Collabera focuses on a number of industries, including financial services, technology, communications and media, as well as manufacturing, retail and logistics. The company has worked with customers such as AIG, Bank of America, American Express, Capital One, AT&T, Verizon, Johnson & Johnson, Kraft Foods, Dupont, Ford, IBM, and Hewlett-Packard.

According to Collabera chairman Patel, the name change is a reflection of where the company is headed. “This is something that came out of our internal employees and core management input, plus where we want to go with the company,” he said.

“Collabera is a name that reflects collaboration, it reflects partnership, it reflects teamwork,” he added. “Collaboration is going to be the way going forward.”

Patel envisions an economic environment in which the concept of outsourcing and its connotation fades. “Really nothing is outsourced or insourced,” he said. “It is a truly globalized, integrated supply chain.”

“Globalization is the right thing, it is not about offshoring or nearshoring,” he added. “We don’t see onshore/offshore, we just see globalization.”

“Through the past 16 years, our brand has accurately reflected what we did. However, over time, our capabilities and services grew but the brand remained the same. We wanted to create a powerful company brand that could reflect our collaborative and value-based approach while we could continue to build upon and further differentiate us in a crowded global marketplace,” Dominick Cavuoto, chief executive officer of Collabera, said in a statement about the name change. “While we still have top notch consultants worldwide and continue development in that arena, we also have burgeoning practice areas that are very much the province of Collabera and are committed to excellent client service.”

Patel believes the name change is about position in the global market. “We will have more globalized growth now, as opposed to localized growth,” he said. “We feel we will continue to be more of a globalized company.”

Crucial to this global growth, according to him, is a focus on excellence service and a deeper understanding of the customer.

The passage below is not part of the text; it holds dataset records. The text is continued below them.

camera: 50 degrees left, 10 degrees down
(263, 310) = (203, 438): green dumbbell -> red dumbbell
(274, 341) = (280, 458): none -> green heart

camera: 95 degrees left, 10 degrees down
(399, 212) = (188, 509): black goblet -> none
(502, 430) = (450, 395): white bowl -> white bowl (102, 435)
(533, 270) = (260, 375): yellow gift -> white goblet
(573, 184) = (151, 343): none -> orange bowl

Collabera already attributes much of its success to similar attributes and in particular its flexible approach to fulfilling its customer’s outsourcing needs. The company prides itself on being able to tailor services depending on economic, technology, cultural and strategic variables. With every client, Collabera analyses the nature of the outsourcing work needed, the key business strategy and the overall cost-benefit evaluation. The outcome is a services strategy that could be onsite, offsite, offshore or a combination that suits specific needs. Though Collabera has worked with some very impressive customers, the company credits its work with small- and mid-sized businesses for giving it the loyal client base that has fueled growth.

Several recent acquisitions have also fueled Collabera’s growth and global presence. Last year, the company acquired IVL India and Blue Hammock. IVL India is an enterprise resource planning company in Kerala that added 300 employees to the Collabera roster. Blue Hammock is a 40-employee data warehousing consulting business in Pittsburgh.

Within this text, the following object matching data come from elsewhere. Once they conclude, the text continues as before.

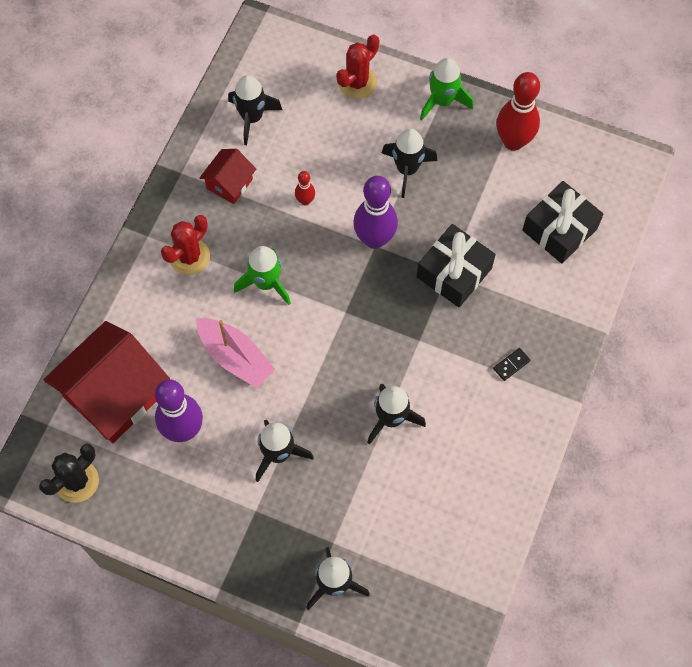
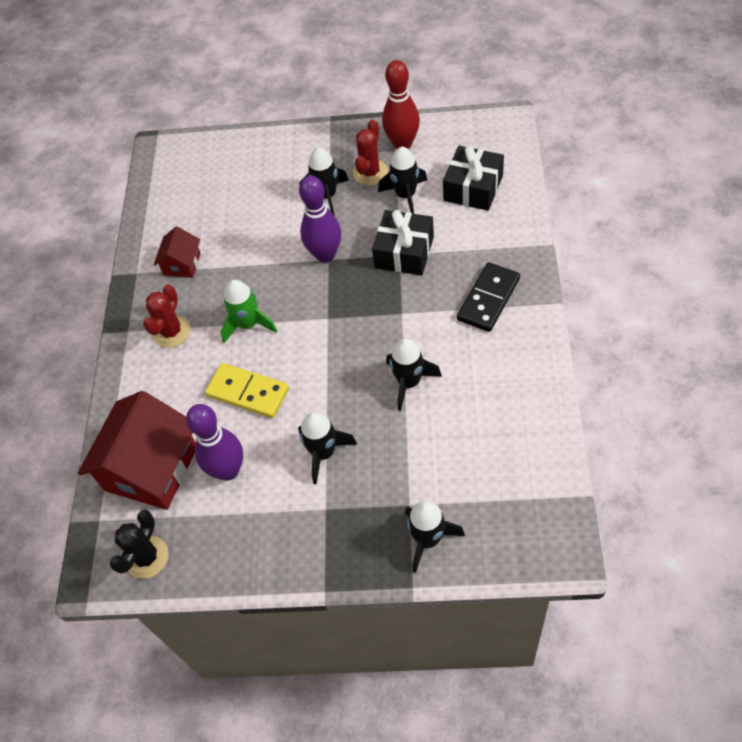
camera: 15 degrees left, 10 degrees down
(235, 357) = (248, 392): pink boat -> yellow domino
(252, 118) = (179, 210): black rocket -> black rocket (406, 195)
(305, 201) = (253, 251): red bowling pin -> none
(357, 82) = (255, 153): red cactus -> red cactus (370, 172)
(442, 101) = (331, 139): green rocket -> none
(511, 365) = (488, 299): black domino -> black domino, size x2.28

Patel said that the acquisition helps broaden the scope of Collabera, but does not affect the core business. “Those are what I call ‘fill in the box’ kinds of things. They don’t become the box themselves,” he said.

According to Patel, Collabera may target another acquisition in the near future.

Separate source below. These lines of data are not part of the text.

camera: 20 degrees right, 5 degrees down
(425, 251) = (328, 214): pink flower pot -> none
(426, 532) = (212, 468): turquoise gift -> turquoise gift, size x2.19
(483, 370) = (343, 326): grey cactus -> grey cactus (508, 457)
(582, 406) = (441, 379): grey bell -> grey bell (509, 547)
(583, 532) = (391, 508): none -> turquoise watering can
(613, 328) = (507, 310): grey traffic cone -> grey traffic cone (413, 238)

In addition to its growth in India, the company has also branched into China in the last year, establishing a partnership and launching several projects. Collabera has also looked at South America — Brazil in particular – but has not rushed into the region, and is still considering options. “We went there and saw the challenges and saw the barriers to what we need to do,” Patel said.

However, due to the rise of the rupee, employee attrition rates and increased wages in India, Patel believes it is only a matter of time until centers in other countries will become a necessity. “All of that will very soon impact the cost advantage of India,” he said. “Clients are continuing to look for improvement [in cost-benefits] and we have to deliver.”